Perimeter of triangle ABC: P=?
P=AB+BC+AC
AB=AR+RB
AR=14; RB=7
AB=14+7→AB=21
BC=PB+PC
PC=10; PB=?
BC=PB+10
AC=18
If AC is parallel to RP,and they are cut by the secant AB, the correspondent angles must be congruents, then angle CAB must be congruent with angle PRB.

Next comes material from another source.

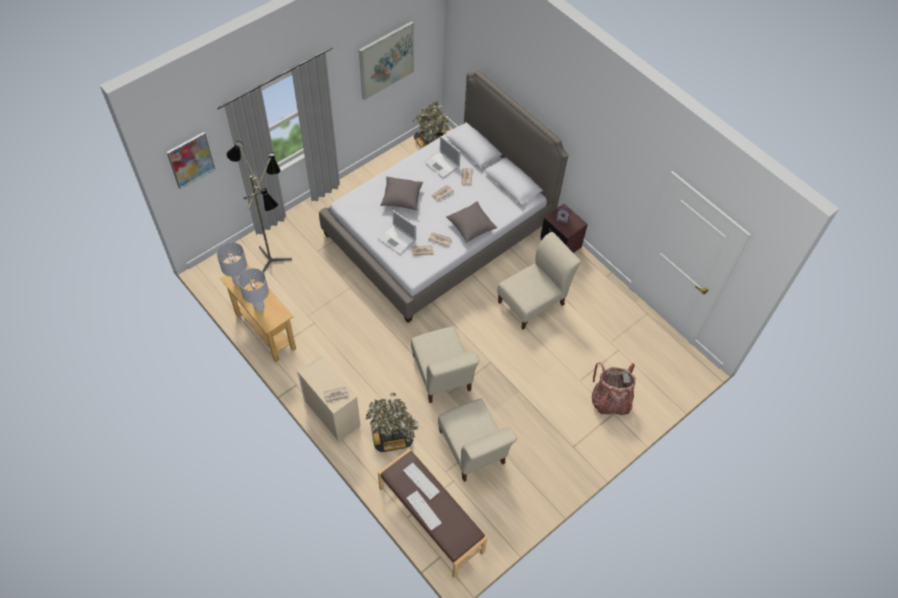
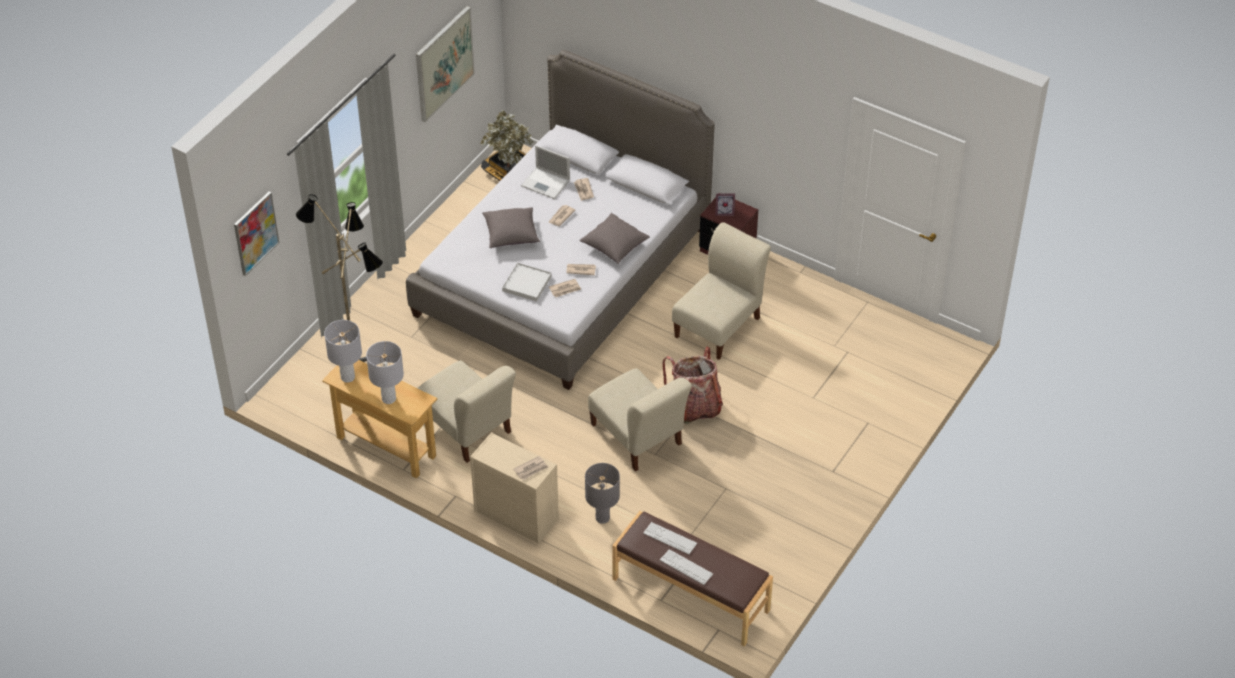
camera: 15 degrees left, 10 degrees down
potted plant [366,393,419,452] -> grey table lamp [585,463,620,524]
laptop [378,210,416,255] -> white tray [502,263,552,302]
beige chair [438,398,517,482] -> beige chair moved to [418,361,516,463]
backpack [592,362,636,415] -> backpack moved to [662,347,723,424]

The triangles ABC and RBP are similars, because they have to congruent angles:
Angle CAB is congruent with angle PRB
Angle ABC is common
Then theirs sides must be proportionals:
PB/RB=CB/AB
RB=7
BC=PB+10
AB=21
Replacing the known values:
PB/7=(PB+10)/21
Solving for PB. Multiplying both sides of the equation by 21:
21(PB/7)=21[(PB+10)/21]
3PB=PB+10
Subtracting PB both sides of the equation:
3PB-PB=PB+10-PB
2PB=10
Dividing both sides of the equation by 2:
(2PB)/2=(10)/2
PB=5
BC=PB+10
BC=5+10
BC=15
Then the perimeter is of triangle ABC is:
P=AB+BC+AC
P=21+15+18
P=54
Answer: The perimeter of triangle ABC is 54 units